For the listing that follows, give again exactly the lines from the one with "Blijf altijd op de hoogte" to the one with "Schrijf je in voor de nieuwsbrief", including both.
(Supplied material Opens)
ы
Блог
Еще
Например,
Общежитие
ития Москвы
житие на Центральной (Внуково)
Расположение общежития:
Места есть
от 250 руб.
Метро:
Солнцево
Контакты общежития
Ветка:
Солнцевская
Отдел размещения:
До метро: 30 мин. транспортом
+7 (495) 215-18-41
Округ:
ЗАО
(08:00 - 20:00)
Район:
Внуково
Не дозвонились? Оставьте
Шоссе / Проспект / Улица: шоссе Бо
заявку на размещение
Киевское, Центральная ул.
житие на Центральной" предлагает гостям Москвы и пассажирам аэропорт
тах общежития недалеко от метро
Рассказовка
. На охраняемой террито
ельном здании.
(Supplied material Closes)
(Supplied material Opens)
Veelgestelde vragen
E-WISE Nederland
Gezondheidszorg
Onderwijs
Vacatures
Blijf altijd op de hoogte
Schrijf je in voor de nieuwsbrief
(Supplied material Closes)
Task output |
Blijf altijd op de hoogte
Schrijf je in voor de nieuwsbrief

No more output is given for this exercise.